Animation has exploded onto the sivler screen like never before!
It's everywhere, folks, with shorts from every studio you care to name.
There's hardly a movie on the silver screen that doesn't feature an animated short beforehand alongside the newsreel.
Warner Brothers, Fleisher Studios, Walt Disney, Universal, MGM, a hundred small start-ups...it seems everybody is into the animation game now.
And each studio is in a bidding war to attract...and keep...the best talent in the business.
And with the surprising sucess of Disney's Snow White, even feature-length animation may be here to stay.
It's an exciting time to be an animator, and an exciting time to be a viewer.
First let's start back with good old Fleisher Studios, the men who made animation profitable. We've followed their work from the earliest experiments in Out of the Ink Well and through the surprising sucess of Betty Boop and Popeye the Sailor.
While their feature-length foray, Gulliver's Travels, may be the talk of the town, we at the Cabaret are enamored with their work with the Man of Steel. Their cutting edge animation lends itself well to bringing Siegel and Schuster's Superman to life.
In hindsight it seems obvious Superman was never meant to be kept confined to the still pages of the comic books, and the Fleishers are proving once again that they're still the masters of animated movement through their Rotoscoping process.
To that end, let us watch him battle a Mad Scientist in their first foray, titled simply "Superman":
It's a Bird, It's a Plane, it's...amazingly animated, for damned sure!
Next, let us check out what Universal is bringing to the picture. They still occasionally give good old Oswald some screen time, but other characters have pushed Disney and Iwerks' old creation aside. Their cute "awww-shucks" character Andy Panda has been a real hit, but his prominant place may be in jeopardy as a wacky meant-to-be-one-time foil named Woody Woodpecker so stole the scenes that they're putting out a series of shorts featuring just him!

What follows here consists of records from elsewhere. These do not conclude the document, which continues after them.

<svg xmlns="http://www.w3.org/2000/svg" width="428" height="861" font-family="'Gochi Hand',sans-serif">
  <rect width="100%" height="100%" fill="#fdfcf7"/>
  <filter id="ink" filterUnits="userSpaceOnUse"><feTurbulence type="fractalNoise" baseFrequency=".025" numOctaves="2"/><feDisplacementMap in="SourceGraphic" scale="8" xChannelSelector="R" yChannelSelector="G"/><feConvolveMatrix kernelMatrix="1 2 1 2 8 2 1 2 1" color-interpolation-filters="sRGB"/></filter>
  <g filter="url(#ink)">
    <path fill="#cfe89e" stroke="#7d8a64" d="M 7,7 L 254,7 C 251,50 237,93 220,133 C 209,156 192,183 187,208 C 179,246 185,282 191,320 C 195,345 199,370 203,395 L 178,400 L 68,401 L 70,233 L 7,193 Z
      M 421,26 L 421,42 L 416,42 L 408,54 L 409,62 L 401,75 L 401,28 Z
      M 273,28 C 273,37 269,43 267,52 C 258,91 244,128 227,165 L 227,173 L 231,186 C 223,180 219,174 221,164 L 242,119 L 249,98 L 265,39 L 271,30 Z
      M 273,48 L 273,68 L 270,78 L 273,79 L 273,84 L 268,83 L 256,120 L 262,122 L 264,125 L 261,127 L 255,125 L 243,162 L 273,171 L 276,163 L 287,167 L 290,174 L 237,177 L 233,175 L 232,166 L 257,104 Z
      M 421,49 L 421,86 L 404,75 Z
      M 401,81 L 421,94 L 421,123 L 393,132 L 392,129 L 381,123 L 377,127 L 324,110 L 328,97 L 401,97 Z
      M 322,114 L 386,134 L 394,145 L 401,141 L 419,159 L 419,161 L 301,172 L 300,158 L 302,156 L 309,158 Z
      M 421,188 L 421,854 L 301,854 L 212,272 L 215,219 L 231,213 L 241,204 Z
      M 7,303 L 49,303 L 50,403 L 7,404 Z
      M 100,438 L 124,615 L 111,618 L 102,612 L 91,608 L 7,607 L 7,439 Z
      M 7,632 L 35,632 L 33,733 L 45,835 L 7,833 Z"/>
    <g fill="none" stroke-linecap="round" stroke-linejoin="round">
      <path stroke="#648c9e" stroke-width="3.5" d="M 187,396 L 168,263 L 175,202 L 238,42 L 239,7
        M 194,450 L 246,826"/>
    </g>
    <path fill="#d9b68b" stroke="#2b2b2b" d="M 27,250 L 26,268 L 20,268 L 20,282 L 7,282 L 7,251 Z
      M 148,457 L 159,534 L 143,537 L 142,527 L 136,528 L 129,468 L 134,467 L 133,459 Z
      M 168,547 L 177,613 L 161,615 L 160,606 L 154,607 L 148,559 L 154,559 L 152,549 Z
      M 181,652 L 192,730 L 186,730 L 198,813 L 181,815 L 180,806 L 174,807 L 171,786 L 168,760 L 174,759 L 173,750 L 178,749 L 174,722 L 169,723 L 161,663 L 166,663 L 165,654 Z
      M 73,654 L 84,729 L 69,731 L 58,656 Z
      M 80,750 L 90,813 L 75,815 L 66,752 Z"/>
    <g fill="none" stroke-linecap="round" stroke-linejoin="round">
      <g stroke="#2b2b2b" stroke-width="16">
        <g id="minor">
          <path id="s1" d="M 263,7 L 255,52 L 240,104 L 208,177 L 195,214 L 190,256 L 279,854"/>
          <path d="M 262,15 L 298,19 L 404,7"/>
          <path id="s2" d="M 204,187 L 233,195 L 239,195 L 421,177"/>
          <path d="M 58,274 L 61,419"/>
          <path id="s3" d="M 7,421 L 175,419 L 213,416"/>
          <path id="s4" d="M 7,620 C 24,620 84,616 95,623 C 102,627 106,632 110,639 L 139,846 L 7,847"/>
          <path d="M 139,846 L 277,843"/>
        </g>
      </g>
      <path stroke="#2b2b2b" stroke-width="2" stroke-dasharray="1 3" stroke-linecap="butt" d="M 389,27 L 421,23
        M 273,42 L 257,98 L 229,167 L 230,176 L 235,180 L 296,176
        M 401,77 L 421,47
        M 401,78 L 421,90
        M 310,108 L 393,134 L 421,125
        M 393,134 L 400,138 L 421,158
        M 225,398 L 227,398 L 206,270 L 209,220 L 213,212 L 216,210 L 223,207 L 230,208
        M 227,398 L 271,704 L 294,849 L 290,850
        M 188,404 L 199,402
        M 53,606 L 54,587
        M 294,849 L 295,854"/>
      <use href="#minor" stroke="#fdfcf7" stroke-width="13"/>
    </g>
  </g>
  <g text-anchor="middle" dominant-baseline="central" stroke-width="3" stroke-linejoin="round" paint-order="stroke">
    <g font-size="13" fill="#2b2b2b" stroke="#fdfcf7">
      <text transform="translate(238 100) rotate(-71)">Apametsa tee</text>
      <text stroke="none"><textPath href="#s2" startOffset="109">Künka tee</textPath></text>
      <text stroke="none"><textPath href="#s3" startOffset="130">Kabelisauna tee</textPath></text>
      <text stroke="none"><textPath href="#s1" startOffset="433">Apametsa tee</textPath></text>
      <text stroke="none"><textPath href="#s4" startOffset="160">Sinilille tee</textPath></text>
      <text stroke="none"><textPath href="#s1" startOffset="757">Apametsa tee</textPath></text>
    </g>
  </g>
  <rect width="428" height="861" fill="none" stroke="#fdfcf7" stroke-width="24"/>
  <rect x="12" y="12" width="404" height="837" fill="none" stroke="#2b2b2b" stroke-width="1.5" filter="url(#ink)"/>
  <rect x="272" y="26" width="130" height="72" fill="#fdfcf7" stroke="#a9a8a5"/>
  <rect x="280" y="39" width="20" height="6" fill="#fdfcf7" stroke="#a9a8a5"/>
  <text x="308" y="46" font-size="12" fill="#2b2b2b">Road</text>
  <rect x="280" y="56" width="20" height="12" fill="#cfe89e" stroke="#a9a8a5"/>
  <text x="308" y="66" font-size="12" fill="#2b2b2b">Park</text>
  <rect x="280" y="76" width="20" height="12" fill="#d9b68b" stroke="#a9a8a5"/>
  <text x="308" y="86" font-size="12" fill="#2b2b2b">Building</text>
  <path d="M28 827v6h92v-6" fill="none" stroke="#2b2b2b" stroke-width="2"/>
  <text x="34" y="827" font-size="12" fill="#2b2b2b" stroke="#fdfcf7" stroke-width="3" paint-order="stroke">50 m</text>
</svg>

Here's the short that started it all, Knock Knock:
Then there's MGM with animators William Hanna and Joseph Barbera who, recovering gracefully from the disastrous Captain and the Kids, have come up with a simple formula: cat chases mouse, mouse turns tables on cat. Meet Tom and Jerry in their first appearance (back when they were "Jasper and Jinx") in Puss Gets the Boot (warning: potentially offensive material; "Mammy" stereotype character*):
It's funny, but I doubt you can make a decades-spanning franchise out of "cat chases mouse".
And then there's the Warner Brothers, who have dominated the animated shorts game with an ever-growing cast of unforgettable characters from Porky Pig to Daffy Duck to the spotlight stealing wascally wabbit Bugs Bunny. And don't forget those unforgetable foils like Elmer Fudd!
Here's Bugs and Elmer together in Fresh Hare:
Ooo, I'll get that wabbit if it's the wast thing I do!
And finally, there's Walt Disney, who wasn't satisfied with just doing 10 minute shorts and, despite everyone telling him he was insane to do so, gambled it all on feature length animation. Thankfully for him his experiment Snow White and the Seven Dwarves was a major sucess, proving that feature length animation had marketability. Yes, Mickey and Donald are still around, but feature animation is Disney's new master medium.
And even now Disney is refusing to listen to the nay-sayers and is coming out with a feature length cartoon combining classical music with cutting edge animation that's just breathtaking in scope. Here's a reel from Walt Disney's new Fantasia:
I bet you never expected animation to wow you again like it did back in the days of Gertie, did you?
Animation as an artform, just the way Winsor McCay always envisioned it back when Gertie the Dinosaur graced the screen decades ago.
So animation has grown to become an established part of the cinematic revolution. We've watched it go from early hand-drawn experiments to "talkies" to color to feature length films. Meanwhile, this new "television" medium that's been slowly trying to break the bounds of experimentation and rich man's toy, seems like the likely next step.
We at the Cabaret will be eagerly awaiting what comes next.
Let's have a toast, with a warm winter defroster, the Tom and Jerry Cocktail:
Tom and Jerry Cocktail:
[image from whatscookingamerica.net]
Separate egg white from yolk and beat both seperately. Fold together and add to an Irish Coffee glass or mug. Add syrup (or sugar), rum, and brandy. Top off glass with hot milk and stir. Garnish with fresh grated nutmeg.
* I know a lot of these archaic stereotypes in these old cartoons are potentially offensive to my readers and for that I apologise if anyone is offended, but I'm going to quote Whoopie Goldberg from her intro to a Tom & Jerry collection, as it captures my thoughts perfectly: "The cartoons you are about to see are products of their time. They may depict some of the ethnic and racial prejudices that were commonplace in the U.S society. These depictions were wrong then and they are wrong today. While the following does not represent the Warner Bros. [or any other studio today, I hope - Cap'n] view of today's society, these cartoons are being presented as they were originally created, because to do otherwise would be the same as claiming that these prejudices never existed."